Inaugural Speech Analysis - Fishing for Policy

As many pundits try to fish out policy hints in the speech, they may note that freedom was uttered 27 times, liberty 15, but the word policy only once. The most underranalyzed sentences Bush uttered from the mind of his speechwriter was this:
So it is the policy of the United States to seek and support the growth of democratic movements and institutions in every nation and culture, with the ultimate goal of ending tyranny in our world.
By now it should be no wonder that President Bush is following almost directly in the footsteps of Ronald Reagan. The tax cuts for the rich, the rising level of domestic poverty, the renewal of "spacewars". About the only thing original to "W" is this quagmire they are calling Iraq. While Reagan chose to outspend the Communists, Bush chooses to try and outkill the terrorists.

However, the quote above from apparently one of the top 5 inaugural speeches of all time (as senile Safire puts it), may be a glimpse into yet another Reagan emulation to come.

Reagan's idea of "support[ing] the growth of democratic movements and institutions in every nation and culture, with the ultimate goal of ending tyranny in our world" led to the Iran Contra Scandal. Of course the "the democratic institutions" Reagan helped out were the Nicaraguan rebels who wound up killing many innocent peasants in order to "end the tyranny" of the US backed but uncooperative Nicaraguan government.
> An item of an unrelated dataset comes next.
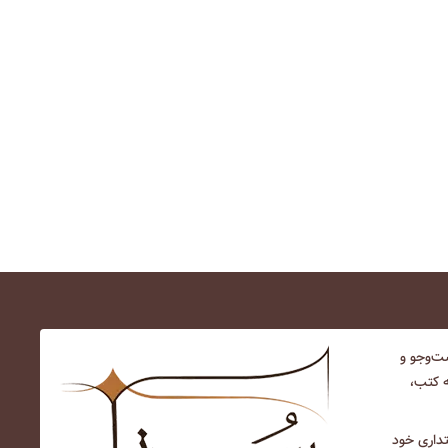
‌و‌جو و
ه کتب،
نتداری خود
Seymour Hersh points out that Iran is next on the sights of the administration. His main and most scary tactic for those of us who read Noam Chomski (Kevin Drum also analyzes Hersh's article here). Is that the Pentagon has taken over covert operations from the CIA. Bypassing the usual oversight by the Congress and President (not that a Bush signature matters these days). Basically making the world a "free fire zone." By limiting the power of Congressional oversight in the latest 9/11 intelligence bill, Congress took its own power away in this respect. So we can now prop up "Contras" in as many countries as we want, or allow the Pentagon to send special forces anywhere to destroy, or assasinate, without oversight.

While I think that an assasination of Saddam Hussein would have served a much better purpose than the war, regardless of legality, I think the Iran Contra scandal taught us that propping up "Contras" doesn't work cleanly. In fact the Contra's killed more than 40,000 (fact check) Nicaraguans.

The Iran Contra scandal was a black eye on America, which apparently we haven't learned much from. The Pentagon has lost the lessons learned by the CIA (in the 1970's), Congress has given them a blank check (much like they gave the President for Iraq), Ronald Reagan's funeral was one of the most elaborate and expensive ever (almost as if the Pope had cannonized him), and Oliver North (the manager of the Iran-Contra scandal) is taken seriously as a military correspondent on Fox News.

To me the most disturbing part of Junior's presidency is that he still hasn't learned a moral history lesson from looking at Reagan's administration. Instead Junior believes that by emulating Reagan in life, he will recieve the same treatment in death.